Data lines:
--- begin ---
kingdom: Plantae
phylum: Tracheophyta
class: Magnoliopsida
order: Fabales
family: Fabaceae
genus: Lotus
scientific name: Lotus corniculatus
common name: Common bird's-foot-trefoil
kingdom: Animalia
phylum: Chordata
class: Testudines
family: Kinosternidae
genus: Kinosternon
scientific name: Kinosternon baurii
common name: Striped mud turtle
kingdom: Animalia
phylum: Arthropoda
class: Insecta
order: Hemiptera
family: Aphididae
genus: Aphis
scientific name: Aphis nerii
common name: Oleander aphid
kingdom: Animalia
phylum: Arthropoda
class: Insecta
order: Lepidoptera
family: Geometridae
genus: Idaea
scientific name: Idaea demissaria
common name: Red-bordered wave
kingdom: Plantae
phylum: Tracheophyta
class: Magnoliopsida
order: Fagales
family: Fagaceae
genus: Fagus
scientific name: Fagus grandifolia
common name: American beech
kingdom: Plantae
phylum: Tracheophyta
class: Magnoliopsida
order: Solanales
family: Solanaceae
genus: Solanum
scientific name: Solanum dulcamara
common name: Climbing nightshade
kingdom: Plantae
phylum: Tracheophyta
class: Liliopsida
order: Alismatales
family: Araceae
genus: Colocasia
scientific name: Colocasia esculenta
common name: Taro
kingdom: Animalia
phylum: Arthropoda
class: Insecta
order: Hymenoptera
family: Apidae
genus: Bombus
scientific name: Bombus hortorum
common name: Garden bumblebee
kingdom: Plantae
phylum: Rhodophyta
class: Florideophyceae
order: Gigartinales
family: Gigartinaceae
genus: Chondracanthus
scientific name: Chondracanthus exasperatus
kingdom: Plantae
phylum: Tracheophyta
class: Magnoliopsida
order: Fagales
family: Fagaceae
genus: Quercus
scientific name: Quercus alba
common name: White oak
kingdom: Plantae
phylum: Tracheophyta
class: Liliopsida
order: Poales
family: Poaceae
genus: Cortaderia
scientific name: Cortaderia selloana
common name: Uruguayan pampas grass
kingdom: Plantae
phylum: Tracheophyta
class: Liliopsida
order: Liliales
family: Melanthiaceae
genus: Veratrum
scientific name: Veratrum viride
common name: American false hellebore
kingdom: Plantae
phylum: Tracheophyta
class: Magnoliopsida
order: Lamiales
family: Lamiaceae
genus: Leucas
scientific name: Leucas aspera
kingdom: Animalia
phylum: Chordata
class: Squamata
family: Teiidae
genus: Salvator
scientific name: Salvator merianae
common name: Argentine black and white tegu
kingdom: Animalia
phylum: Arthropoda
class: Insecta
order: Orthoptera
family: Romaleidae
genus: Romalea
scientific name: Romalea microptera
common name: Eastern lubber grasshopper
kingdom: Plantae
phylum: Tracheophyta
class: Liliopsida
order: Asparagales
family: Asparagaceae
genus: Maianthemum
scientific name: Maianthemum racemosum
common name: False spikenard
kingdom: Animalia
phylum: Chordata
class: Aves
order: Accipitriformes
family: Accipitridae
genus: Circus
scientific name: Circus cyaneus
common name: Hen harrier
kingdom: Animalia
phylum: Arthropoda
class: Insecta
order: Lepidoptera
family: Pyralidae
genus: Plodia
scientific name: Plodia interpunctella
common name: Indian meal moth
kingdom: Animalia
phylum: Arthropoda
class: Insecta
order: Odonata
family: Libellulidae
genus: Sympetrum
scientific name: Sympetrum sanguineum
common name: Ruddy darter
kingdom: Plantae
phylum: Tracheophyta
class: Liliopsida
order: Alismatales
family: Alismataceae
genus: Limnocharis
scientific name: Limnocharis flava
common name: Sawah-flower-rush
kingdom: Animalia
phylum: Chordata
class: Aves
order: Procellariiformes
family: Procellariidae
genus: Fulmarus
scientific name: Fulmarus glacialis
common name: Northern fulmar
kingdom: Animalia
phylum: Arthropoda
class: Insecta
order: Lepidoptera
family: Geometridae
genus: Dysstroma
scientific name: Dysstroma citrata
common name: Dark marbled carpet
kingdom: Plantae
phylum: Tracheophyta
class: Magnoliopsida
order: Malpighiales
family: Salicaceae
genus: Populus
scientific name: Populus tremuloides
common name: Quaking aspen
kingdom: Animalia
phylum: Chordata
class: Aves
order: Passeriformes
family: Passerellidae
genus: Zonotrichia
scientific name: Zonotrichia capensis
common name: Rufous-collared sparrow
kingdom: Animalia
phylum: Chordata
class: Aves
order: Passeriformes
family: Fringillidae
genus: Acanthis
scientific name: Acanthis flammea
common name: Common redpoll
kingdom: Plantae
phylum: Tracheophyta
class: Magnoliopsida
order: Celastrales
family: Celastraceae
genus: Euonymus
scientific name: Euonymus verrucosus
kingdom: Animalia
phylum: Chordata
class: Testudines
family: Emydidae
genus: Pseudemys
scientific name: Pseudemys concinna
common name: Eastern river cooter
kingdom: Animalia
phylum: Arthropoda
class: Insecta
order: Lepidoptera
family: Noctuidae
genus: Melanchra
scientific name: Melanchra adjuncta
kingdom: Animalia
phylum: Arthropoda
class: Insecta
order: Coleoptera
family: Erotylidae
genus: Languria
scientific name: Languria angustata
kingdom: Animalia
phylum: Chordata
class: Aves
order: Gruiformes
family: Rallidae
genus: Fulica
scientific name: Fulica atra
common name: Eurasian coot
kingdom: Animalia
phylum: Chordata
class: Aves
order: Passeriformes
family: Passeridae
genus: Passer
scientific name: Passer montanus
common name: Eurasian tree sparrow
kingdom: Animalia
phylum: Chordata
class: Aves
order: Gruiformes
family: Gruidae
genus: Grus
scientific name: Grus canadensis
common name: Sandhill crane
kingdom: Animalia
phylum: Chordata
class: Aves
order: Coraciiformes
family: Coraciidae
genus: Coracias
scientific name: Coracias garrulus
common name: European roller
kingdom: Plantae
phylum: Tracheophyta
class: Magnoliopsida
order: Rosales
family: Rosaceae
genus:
--- end ---
Task requirements
Rewrite every line of the records above as a JSON array of strings, one string per line, leaving out any blank lines.

Response
[
  "kingdom: Plantae",
  "phylum: Tracheophyta",
  "class: Magnoliopsida",
  "order: Fabales",
  "family: Fabaceae",
  "genus: Lotus",
  "scientific name: Lotus corniculatus",
  "common name: Common bird's-foot-trefoil",
  "kingdom: Animalia",
  "phylum: Chordata",
  "class: Testudines",
  "family: Kinosternidae",
  "genus: Kinosternon",
  "scientific name: Kinosternon baurii",
  "common name: Striped mud turtle",
  "kingdom: Animalia",
  "phylum: Arthropoda",
  "class: Insecta",
  "order: Hemiptera",
  "family: Aphididae",
  "genus: Aphis",
  "scientific name: Aphis nerii",
  "common name: Oleander aphid",
  "kingdom: Animalia",
  "phylum: Arthropoda",
  "class: Insecta",
  "order: Lepidoptera",
  "family: Geometridae",
  "genus: Idaea",
  "scientific name: Idaea demissaria",
  "common name: Red-bordered wave",
  "kingdom: Plantae",
  "phylum: Tracheophyta",
  "class: Magnoliopsida",
  "order: Fagales",
  "family: Fagaceae",
  "genus: Fagus",
  "scientific name: Fagus grandifolia",
  "common name: American beech",
  "kingdom: Plantae",
  "phylum: Tracheophyta",
  "class: Magnoliopsida",
  "order: Solanales",
  "family: Solanaceae",
  "genus: Solanum",
  "scientific name: Solanum dulcamara",
  "common name: Climbing nightshade",
  "kingdom: Plantae",
  "phylum: Tracheophyta",
  "class: Liliopsida",
  "order: Alismatales",
  "family: Araceae",
  "genus: Colocasia",
  "scientific name: Colocasia esculenta",
  "common name: Taro",
  "kingdom: Animalia",
  "phylum: Arthropoda",
  "class: Insecta",
  "order: Hymenoptera",
  "family: Apidae",
  "genus: Bombus",
  "scientific name: Bombus hortorum",
  "common name: Garden bumblebee",
  "kingdom: Plantae",
  "phylum: Rhodophyta",
  "class: Florideophyceae",
  "order: Gigartinales",
  "family: Gigartinaceae",
  "genus: Chondracanthus",
  "scientific name: Chondracanthus exasperatus",
  "kingdom: Plantae",
  "phylum: Tracheophyta",
  "class: Magnoliopsida",
  "order: Fagales",
  "family: Fagaceae",
  "genus: Quercus",
  "scientific name: Quercus alba",
  "common name: White oak",
  "kingdom: Plantae",
  "phylum: Tracheophyta",
  "class: Liliopsida",
  "order: Poales",
  "family: Poaceae",
  "genus: Cortaderia",
  "scientific name: Cortaderia selloana",
  "common name: Uruguayan pampas grass",
  "kingdom: Plantae",
  "phylum: Tracheophyta",
  "class: Liliopsida",
  "order: Liliales",
  "family: Melanthiaceae",
  "genus: Veratrum",
  "scientific name: Veratrum viride",
  "common name: American false hellebore",
  "kingdom: Plantae",
  "phylum: Tracheophyta",
  "class: Magnoliopsida",
  "order: Lamiales",
  "family: Lamiaceae",
  "genus: Leucas",
  "scientific name: Leucas aspera",
  "kingdom: Animalia",
  "phylum: Chordata",
  "class: Squamata",
  "family: Teiidae",
  "genus: Salvator",
  "scientific name: Salvator merianae",
  "common name: Argentine black and white tegu",
  "kingdom: Animalia",
  "phylum: Arthropoda",
  "class: Insecta",
  "order: Orthoptera",
  "family: Romaleidae",
  "genus: Romalea",
  "scientific name: Romalea microptera",
  "common name: Eastern lubber grasshopper",
  "kingdom: Plantae",
  "phylum: Tracheophyta",
  "class: Liliopsida",
  "order: Asparagales",
  "family: Asparagaceae",
  "genus: Maianthemum",
  "scientific name: Maianthemum racemosum",
  "common name: False spikenard",
  "kingdom: Animalia",
  "phylum: Chordata",
  "class: Aves",
  "order: Accipitriformes",
  "family: Accipitridae",
  "genus: Circus",
  "scientific name: Circus cyaneus",
  "common name: Hen harrier",
  "kingdom: Animalia",
  "phylum: Arthropoda",
  "class: Insecta",
  "order: Lepidoptera",
  "family: Pyralidae",
  "genus: Plodia",
  "scientific name: Plodia interpunctella",
  "common name: Indian meal moth",
  "kingdom: Animalia",
  "phylum: Arthropoda",
  "class: Insecta",
  "order: Odonata",
  "family: Libellulidae",
  "genus: Sympetrum",
  "scientific name: Sympetrum sanguineum",
  "common name: Ruddy darter",
  "kingdom: Plantae",
  "phylum: Tracheophyta",
  "class: Liliopsida",
  "order: Alismatales",
  "family: Alismataceae",
  "genus: Limnocharis",
  "scientific name: Limnocharis flava",
  "common name: Sawah-flower-rush",
  "kingdom: Animalia",
  "phylum: Chordata",
  "class: Aves",
  "order: Procellariiformes",
  "family: Procellariidae",
  "genus: Fulmarus",
  "scientific name: Fulmarus glacialis",
  "common name: Northern fulmar",
  "kingdom: Animalia",
  "phylum: Arthropoda",
  "class: Insecta",
  "order: Lepidoptera",
  "family: Geometridae",
  "genus: Dysstroma",
  "scientific name: Dysstroma citrata",
  "common name: Dark marbled carpet",
  "kingdom: Plantae",
  "phylum: Tracheophyta",
  "class: Magnoliopsida",
  "order: Malpighiales",
  "family: Salicaceae",
  "genus: Populus",
  "scientific name: Populus tremuloides",
  "common name: Quaking aspen",
  "kingdom: Animalia",
  "phylum: Chordata",
  "class: Aves",
  "order: Passeriformes",
  "family: Passerellidae",
  "genus: Zonotrichia",
  "scientific name: Zonotrichia capensis",
  "common name: Rufous-collared sparrow",
  "kingdom: Animalia",
  "phylum: Chordata",
  "class: Aves",
  "order: Passeriformes",
  "family: Fringillidae",
  "genus: Acanthis",
  "scientific name: Acanthis flammea",
  "common name: Common redpoll",
  "kingdom: Plantae",
  "phylum: Tracheophyta",
  "class: Magnoliopsida",
  "order: Celastrales",
  "family: Celastraceae",
  "genus: Euonymus",
  "scientific name: Euonymus verrucosus",
  "kingdom: Animalia",
  "phylum: Chordata",
  "class: Testudines",
  "family: Emydidae",
  "genus: Pseudemys",
  "scientific name: Pseudemys concinna",
  "common name: Eastern river cooter",
  "kingdom: Animalia",
  "phylum: Arthropoda",
  "class: Insecta",
  "order: Lepidoptera",
  "family: Noctuidae",
  "genus: Melanchra",
  "scientific name: Melanchra adjuncta",
  "kingdom: Animalia",
  "phylum: Arthropoda",
  "class: Insecta",
  "order: Coleoptera",
  "family: Erotylidae",
  "genus: Languria",
  "scientific name: Languria angustata",
  "kingdom: Animalia",
  "phylum: Chordata",
  "class: Aves",
  "order: Gruiformes",
  "family: Rallidae",
  "genus: Fulica",
  "scientific name: Fulica atra",
  "common name: Eurasian coot",
  "kingdom: Animalia",
  "phylum: Chordata",
  "class: Aves",
  "order: Passeriformes",
  "family: Passeridae",
  "genus: Passer",
  "scientific name: Passer montanus",
  "common name: Eurasian tree sparrow",
  "kingdom: Animalia",
  "phylum: Chordata",
  "class: Aves",
  "order: Gruiformes",
  "family: Gruidae",
  "genus: Grus",
  "scientific name: Grus canadensis",
  "common name: Sandhill crane",
  "kingdom: Animalia",
  "phylum: Chordata",
  "class: Aves",
  "order: Coraciiformes",
  "family: Coraciidae",
  "genus: Coracias",
  "scientific name: Coracias garrulus",
  "common name: European roller",
  "kingdom: Plantae",
  "phylum: Tracheophyta",
  "class: Magnoliopsida",
  "order: Rosales",
  "family: Rosaceae",
  "genus:"
]